Public screens could be sites that incubate innovative artistic and communication modes, revitalizing public space and public interaction. Networked public screens may also function as a nexus for new forms of cross-cultural exchange. This potential to transmit artwork on a large screen in two cities with public interactive dimensions involves an innovative approach to curatorial techniques and artistic content, as well as a social and cultural valuing over commercialization of the screens and sites.
The research explores the capabilities of different art practices to inspire and bridge communities across these cities. The curator becomes a participant in the creative production and public interaction processes, requiring an awareness of the cultural and technical parameters of both sites so as to provoke a new transnational civic consciousness.
Research for Large Screens and the Transnational Public Sphere began in mid 2009 and will continue until mid 2013, developing interactive real-time artistic events between Melbourne and Seoul.
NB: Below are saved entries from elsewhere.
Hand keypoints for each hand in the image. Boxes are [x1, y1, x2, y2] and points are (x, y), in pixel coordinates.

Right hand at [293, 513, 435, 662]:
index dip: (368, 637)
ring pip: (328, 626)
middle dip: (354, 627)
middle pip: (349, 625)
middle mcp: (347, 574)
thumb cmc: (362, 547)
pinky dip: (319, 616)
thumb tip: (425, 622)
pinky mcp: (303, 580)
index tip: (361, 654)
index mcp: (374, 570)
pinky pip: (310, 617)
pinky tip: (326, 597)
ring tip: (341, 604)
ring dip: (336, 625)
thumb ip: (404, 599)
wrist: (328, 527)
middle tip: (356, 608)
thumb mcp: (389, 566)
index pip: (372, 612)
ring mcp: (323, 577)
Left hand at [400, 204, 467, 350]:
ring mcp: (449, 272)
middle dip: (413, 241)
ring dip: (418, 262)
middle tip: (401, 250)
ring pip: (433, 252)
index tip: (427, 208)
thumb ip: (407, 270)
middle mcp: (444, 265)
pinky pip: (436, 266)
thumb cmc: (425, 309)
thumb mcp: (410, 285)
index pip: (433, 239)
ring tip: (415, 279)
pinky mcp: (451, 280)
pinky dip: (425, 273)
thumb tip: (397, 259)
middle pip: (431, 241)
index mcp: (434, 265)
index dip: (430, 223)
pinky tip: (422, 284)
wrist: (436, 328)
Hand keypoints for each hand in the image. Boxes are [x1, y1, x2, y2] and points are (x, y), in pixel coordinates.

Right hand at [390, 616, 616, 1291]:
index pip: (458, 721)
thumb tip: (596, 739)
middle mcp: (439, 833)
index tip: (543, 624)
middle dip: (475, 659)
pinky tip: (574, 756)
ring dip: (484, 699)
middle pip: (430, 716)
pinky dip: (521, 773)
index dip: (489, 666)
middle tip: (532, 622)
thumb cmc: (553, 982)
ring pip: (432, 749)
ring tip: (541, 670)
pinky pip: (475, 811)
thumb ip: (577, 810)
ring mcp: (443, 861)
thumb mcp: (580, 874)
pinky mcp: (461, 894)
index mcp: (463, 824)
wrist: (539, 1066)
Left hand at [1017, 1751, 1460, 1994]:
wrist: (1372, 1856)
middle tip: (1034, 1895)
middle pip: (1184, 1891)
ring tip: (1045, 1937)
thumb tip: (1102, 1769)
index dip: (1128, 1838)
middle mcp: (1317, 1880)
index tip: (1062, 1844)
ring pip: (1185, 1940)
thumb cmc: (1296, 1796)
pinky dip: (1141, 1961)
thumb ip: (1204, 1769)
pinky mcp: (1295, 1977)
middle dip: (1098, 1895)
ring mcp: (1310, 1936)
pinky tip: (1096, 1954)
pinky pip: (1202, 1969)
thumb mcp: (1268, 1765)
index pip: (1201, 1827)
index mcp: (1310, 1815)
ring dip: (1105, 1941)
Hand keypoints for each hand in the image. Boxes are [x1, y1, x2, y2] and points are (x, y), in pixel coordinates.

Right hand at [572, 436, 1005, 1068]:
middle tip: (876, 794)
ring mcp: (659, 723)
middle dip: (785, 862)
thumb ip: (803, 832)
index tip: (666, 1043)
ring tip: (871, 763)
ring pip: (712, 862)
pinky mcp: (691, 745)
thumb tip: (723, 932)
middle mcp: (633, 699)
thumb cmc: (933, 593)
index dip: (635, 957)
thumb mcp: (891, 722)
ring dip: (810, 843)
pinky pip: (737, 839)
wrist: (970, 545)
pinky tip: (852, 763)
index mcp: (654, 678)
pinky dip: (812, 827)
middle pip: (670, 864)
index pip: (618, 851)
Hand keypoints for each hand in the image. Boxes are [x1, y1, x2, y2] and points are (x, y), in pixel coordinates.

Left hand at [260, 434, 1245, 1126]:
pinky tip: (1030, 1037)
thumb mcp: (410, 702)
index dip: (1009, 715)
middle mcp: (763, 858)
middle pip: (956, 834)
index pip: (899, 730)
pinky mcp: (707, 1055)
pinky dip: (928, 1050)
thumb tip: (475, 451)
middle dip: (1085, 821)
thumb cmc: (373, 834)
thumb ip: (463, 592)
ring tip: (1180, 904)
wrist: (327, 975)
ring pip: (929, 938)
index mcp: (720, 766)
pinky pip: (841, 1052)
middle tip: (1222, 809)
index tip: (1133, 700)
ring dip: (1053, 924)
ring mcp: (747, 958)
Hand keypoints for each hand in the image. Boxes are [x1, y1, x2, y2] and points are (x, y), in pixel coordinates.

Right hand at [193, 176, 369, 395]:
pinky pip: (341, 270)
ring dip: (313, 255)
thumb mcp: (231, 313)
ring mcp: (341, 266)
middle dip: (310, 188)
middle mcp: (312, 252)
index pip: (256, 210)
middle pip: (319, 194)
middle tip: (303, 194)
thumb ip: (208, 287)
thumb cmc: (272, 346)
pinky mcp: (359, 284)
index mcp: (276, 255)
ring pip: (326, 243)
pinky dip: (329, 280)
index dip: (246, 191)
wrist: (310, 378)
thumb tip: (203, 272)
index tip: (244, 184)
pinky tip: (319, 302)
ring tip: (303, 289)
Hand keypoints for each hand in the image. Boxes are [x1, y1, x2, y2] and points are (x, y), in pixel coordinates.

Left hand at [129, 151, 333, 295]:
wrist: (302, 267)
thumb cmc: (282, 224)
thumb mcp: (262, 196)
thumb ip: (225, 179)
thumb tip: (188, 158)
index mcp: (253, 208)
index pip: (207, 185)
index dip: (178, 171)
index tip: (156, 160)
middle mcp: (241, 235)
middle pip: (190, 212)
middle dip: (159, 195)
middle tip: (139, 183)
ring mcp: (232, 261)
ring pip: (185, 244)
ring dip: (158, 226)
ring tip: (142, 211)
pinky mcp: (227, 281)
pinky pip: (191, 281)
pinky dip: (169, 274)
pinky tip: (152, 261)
While our questions continue apace, this paper will describe the projects and some of our findings since 2009, and point to our future directions.
Our program of cross-cultural exchange (involving theorists, administrators, technicians, artists and curators) and empirical analysis of public interactions around large screens, aims to inform media, cultural and urban planning policy.
Our culturally and organisationally diverse team members are from the Art Center Nabi, Seoul, South Korea, Australia Council for the Arts, Federation Square PL, University of Melbourne and the University of Sydney.